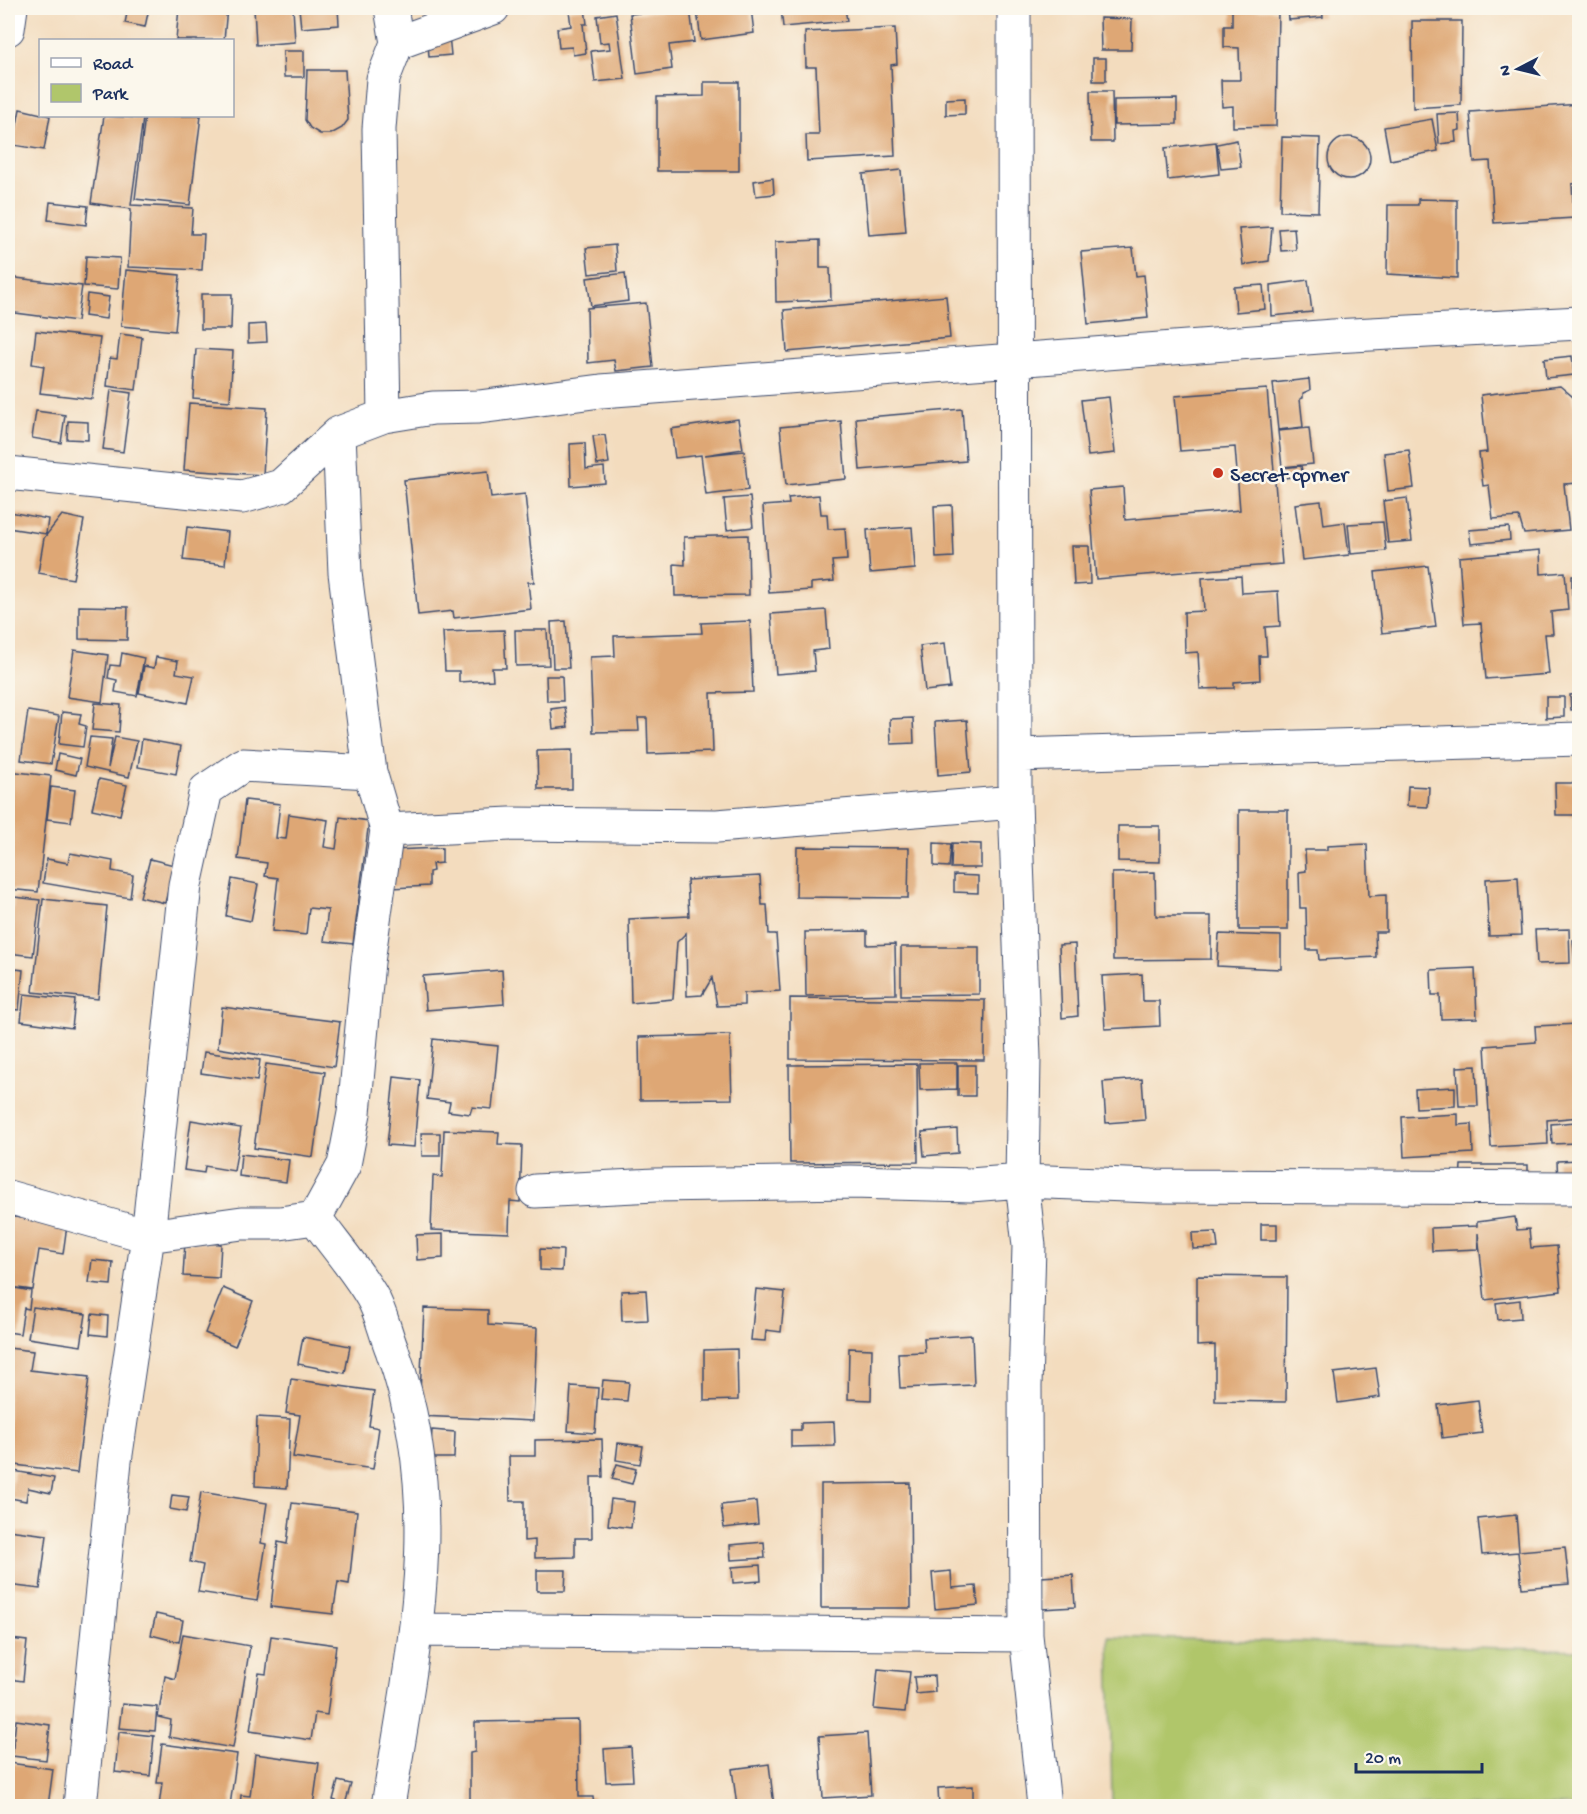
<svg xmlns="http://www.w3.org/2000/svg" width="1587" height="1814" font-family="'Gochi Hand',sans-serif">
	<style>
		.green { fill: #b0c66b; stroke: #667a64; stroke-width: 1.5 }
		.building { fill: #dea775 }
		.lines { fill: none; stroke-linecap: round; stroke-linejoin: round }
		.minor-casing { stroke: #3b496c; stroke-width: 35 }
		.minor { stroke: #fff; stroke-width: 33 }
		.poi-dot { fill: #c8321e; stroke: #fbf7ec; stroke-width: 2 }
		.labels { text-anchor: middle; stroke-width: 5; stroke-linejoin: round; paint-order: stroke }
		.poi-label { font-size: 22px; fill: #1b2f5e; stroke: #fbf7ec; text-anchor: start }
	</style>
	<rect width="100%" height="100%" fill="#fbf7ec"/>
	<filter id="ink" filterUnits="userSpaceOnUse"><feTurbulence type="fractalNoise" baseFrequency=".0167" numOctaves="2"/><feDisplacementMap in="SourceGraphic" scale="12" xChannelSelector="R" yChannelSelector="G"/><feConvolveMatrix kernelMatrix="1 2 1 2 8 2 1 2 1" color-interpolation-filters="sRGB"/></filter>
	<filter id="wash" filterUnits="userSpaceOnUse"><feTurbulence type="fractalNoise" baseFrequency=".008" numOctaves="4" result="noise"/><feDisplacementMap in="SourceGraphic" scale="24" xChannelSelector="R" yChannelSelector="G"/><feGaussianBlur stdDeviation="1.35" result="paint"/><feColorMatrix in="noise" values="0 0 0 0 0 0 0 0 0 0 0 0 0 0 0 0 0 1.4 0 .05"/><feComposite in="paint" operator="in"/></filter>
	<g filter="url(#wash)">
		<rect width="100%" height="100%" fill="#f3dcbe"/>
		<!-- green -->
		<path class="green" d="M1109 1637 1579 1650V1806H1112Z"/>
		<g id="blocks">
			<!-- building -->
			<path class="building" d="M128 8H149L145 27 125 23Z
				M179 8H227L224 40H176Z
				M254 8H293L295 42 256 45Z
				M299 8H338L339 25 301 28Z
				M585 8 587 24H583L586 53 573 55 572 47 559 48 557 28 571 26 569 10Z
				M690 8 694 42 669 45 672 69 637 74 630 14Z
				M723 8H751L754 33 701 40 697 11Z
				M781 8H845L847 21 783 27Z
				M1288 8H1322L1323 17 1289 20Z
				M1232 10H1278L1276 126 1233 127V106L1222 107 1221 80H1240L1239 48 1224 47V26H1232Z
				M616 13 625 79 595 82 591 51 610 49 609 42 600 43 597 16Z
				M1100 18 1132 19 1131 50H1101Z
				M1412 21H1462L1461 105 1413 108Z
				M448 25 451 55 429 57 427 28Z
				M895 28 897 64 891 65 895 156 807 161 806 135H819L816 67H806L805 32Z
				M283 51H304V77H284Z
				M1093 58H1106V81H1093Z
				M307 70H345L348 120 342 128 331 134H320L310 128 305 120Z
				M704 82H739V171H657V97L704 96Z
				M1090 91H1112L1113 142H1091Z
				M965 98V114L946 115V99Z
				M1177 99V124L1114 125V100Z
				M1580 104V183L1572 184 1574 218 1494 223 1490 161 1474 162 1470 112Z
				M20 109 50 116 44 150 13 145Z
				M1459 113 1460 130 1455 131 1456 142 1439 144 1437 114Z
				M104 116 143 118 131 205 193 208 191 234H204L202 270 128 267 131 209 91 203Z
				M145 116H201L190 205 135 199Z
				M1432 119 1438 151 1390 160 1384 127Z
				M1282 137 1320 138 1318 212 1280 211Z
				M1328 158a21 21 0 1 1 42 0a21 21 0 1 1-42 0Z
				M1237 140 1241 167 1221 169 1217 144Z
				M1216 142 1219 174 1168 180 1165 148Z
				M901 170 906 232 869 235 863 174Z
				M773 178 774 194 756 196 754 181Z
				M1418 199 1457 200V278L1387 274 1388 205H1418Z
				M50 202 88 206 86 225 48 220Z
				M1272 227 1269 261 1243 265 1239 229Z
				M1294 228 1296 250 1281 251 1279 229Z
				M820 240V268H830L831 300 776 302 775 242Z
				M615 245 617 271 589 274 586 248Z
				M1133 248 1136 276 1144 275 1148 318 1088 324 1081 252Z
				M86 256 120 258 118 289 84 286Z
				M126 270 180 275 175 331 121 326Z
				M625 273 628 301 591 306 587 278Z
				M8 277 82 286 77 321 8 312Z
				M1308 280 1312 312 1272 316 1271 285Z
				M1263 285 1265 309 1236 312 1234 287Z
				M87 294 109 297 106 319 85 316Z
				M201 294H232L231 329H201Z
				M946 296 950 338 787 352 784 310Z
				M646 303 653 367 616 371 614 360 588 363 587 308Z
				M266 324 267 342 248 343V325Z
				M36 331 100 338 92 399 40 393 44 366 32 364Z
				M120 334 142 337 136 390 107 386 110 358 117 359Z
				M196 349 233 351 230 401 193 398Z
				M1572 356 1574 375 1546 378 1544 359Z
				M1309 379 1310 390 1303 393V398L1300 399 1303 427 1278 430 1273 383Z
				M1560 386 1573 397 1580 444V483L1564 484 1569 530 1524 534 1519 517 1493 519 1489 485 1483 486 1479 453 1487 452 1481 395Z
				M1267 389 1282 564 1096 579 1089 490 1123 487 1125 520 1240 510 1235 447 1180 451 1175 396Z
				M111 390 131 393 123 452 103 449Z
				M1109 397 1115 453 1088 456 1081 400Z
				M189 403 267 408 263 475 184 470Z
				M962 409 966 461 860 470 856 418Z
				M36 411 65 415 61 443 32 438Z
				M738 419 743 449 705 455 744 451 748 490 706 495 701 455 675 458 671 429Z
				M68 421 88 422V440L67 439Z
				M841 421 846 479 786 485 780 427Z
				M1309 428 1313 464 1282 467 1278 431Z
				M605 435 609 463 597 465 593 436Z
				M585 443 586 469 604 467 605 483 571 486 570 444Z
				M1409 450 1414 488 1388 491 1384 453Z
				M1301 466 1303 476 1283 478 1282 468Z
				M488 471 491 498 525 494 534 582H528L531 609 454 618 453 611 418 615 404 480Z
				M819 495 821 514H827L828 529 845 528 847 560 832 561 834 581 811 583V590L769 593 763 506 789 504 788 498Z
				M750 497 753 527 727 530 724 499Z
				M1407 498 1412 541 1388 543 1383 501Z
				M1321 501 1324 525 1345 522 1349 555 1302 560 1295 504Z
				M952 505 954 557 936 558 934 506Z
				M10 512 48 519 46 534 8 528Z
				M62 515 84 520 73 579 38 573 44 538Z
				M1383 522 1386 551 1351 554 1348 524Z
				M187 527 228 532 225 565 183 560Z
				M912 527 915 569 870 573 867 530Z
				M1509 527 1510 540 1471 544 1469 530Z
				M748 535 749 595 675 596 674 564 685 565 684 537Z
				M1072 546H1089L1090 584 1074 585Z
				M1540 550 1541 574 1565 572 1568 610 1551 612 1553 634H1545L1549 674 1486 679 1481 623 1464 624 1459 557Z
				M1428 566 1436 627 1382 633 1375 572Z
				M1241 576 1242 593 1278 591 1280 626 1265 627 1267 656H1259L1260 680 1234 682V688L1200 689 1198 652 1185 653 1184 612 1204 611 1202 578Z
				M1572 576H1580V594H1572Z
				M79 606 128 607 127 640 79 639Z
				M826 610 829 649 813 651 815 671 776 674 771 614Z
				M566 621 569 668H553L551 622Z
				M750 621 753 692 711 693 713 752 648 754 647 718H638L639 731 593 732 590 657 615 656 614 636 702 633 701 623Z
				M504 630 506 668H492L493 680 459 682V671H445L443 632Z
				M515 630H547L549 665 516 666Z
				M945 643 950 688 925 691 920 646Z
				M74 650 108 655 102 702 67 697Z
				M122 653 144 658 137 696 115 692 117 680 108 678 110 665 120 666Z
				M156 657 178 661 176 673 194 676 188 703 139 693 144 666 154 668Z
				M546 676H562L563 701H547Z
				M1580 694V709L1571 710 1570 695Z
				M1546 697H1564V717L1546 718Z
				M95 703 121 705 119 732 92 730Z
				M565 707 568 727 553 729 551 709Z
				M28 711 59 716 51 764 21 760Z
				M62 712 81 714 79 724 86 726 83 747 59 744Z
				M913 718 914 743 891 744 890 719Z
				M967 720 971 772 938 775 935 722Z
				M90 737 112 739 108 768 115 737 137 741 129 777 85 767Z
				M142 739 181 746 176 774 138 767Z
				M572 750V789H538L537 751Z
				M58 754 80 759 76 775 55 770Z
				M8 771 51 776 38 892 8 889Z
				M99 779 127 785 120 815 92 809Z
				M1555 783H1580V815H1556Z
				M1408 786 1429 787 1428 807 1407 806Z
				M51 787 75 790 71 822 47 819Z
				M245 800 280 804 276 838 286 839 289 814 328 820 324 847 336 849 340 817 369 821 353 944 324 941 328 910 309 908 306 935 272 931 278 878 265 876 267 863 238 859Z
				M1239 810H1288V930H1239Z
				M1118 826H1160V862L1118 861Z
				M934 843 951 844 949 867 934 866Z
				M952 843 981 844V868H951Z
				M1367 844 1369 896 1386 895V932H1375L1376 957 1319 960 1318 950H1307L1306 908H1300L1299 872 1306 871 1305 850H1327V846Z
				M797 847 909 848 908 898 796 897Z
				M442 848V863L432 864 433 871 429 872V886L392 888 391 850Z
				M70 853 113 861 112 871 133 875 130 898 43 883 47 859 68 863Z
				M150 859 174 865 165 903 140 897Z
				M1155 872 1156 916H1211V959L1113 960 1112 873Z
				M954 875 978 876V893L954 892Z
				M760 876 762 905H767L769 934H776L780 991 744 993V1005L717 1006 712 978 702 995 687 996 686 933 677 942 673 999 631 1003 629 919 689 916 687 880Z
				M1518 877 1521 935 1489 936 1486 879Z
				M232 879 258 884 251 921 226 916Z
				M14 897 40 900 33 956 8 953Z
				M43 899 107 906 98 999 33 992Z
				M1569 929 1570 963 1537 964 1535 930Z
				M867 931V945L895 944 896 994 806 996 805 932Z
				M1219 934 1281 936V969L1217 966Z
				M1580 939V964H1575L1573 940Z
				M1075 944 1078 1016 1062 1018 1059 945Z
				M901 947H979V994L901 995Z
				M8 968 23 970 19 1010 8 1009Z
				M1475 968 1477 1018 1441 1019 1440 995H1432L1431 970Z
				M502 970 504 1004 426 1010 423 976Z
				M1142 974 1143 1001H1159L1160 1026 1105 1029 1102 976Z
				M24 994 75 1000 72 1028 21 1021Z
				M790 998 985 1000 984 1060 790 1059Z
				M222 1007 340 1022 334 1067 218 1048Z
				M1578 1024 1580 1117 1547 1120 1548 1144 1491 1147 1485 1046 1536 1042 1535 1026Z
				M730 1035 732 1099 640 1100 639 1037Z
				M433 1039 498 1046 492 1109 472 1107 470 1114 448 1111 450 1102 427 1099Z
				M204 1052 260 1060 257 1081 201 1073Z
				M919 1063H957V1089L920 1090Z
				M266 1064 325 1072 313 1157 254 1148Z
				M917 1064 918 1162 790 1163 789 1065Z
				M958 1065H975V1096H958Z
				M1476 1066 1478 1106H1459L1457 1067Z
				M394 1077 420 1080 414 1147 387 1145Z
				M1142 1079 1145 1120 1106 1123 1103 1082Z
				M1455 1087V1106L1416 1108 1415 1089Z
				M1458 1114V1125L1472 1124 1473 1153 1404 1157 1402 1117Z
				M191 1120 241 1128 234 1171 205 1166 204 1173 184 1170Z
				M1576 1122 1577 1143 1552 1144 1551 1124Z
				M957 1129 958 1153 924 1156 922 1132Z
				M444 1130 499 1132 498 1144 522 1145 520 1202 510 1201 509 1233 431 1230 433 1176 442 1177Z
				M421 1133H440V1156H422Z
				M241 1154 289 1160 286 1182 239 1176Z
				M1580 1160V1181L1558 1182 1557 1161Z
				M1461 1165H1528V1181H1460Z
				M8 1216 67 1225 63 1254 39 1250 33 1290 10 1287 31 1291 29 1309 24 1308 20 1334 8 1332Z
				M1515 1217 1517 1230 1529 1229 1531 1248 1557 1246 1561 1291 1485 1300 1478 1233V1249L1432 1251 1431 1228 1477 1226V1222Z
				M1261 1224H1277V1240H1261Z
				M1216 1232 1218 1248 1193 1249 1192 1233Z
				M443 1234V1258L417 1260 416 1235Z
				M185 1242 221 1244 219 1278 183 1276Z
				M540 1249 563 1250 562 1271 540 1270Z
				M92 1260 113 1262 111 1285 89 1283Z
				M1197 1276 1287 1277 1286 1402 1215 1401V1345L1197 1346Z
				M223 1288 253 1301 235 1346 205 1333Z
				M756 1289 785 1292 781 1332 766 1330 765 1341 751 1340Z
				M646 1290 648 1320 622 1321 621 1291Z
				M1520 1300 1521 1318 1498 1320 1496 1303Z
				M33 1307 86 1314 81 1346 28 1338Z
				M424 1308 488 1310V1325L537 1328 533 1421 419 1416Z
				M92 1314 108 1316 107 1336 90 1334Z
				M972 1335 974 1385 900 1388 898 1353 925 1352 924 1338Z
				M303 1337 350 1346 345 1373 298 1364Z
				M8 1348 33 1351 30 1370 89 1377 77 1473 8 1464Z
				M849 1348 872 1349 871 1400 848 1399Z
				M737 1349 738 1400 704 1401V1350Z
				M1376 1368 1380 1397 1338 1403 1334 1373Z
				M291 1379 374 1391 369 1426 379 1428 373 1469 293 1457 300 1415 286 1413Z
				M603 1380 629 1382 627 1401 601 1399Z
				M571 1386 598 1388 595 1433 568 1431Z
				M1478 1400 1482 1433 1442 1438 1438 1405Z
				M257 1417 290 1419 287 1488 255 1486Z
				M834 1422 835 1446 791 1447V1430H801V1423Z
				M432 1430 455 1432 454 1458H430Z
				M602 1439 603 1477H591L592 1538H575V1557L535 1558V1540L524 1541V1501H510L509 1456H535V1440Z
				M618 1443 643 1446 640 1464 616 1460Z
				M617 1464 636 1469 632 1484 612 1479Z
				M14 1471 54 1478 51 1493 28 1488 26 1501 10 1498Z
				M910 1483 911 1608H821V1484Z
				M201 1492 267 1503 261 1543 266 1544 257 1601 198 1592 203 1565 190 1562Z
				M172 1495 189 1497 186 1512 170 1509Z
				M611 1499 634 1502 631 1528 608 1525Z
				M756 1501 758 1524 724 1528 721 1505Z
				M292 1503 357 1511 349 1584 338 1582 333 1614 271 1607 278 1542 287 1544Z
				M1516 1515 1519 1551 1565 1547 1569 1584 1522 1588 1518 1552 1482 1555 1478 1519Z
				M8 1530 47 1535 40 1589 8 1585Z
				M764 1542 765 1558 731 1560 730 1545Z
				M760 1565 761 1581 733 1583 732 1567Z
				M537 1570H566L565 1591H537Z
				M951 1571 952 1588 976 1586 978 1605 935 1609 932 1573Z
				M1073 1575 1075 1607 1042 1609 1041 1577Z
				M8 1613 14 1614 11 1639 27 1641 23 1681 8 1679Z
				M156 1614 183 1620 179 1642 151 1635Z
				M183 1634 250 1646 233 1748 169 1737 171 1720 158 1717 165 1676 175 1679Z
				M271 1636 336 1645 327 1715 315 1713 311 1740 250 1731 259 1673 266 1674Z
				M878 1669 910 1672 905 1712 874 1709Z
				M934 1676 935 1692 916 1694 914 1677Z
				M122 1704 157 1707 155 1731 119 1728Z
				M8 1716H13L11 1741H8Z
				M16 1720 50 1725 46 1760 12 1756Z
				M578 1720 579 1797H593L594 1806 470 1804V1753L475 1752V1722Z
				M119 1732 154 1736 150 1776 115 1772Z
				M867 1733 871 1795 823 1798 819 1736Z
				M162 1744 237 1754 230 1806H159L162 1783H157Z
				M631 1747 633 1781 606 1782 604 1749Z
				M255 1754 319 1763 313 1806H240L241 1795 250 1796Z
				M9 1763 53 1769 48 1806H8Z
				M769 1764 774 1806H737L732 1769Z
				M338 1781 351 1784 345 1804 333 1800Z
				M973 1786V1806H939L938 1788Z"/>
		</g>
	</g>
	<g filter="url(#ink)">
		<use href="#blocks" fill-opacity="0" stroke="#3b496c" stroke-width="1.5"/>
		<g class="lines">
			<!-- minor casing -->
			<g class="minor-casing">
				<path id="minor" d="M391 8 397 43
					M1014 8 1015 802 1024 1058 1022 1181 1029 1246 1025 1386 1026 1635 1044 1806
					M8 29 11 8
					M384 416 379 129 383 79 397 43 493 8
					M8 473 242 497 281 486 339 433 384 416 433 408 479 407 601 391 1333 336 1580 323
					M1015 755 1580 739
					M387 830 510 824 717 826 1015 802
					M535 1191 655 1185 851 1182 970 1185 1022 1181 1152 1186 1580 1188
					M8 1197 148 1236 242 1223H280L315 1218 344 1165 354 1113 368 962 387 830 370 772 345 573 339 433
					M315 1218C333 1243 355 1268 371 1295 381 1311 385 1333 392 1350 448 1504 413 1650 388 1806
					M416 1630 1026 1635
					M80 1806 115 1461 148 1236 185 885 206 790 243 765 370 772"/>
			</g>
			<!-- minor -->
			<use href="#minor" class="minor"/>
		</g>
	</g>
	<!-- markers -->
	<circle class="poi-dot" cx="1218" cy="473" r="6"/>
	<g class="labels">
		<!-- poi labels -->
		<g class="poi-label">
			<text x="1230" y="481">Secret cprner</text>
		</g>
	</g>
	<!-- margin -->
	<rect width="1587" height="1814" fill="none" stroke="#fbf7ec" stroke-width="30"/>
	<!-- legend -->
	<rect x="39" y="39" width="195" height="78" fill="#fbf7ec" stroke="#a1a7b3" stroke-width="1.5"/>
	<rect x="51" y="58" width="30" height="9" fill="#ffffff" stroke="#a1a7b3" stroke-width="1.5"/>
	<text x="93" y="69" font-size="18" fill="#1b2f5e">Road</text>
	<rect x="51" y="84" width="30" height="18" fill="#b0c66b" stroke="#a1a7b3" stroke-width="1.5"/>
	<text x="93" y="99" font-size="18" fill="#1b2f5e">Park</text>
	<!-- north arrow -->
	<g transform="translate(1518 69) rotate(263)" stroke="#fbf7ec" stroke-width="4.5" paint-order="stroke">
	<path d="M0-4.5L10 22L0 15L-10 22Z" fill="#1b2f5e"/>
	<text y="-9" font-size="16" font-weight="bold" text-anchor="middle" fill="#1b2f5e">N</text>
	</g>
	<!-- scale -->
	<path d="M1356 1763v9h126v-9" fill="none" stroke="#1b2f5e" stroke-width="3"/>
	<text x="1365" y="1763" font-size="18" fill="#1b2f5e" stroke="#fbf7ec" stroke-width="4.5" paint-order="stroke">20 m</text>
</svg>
★ ★ ★
All lines above between those holding "M87 294 109 297 106 319 85 316Z" and "M36 331 100", inclusive, must be set down unchanged, and no other line may be included.

				M87 294 109 297 106 319 85 316Z
				M201 294H232L231 329H201Z
				M946 296 950 338 787 352 784 310Z
				M646 303 653 367 616 371 614 360 588 363 587 308Z
				M266 324 267 342 248 343V325Z
				M36 331 100 338 92 399 40 393 44 366 32 364Z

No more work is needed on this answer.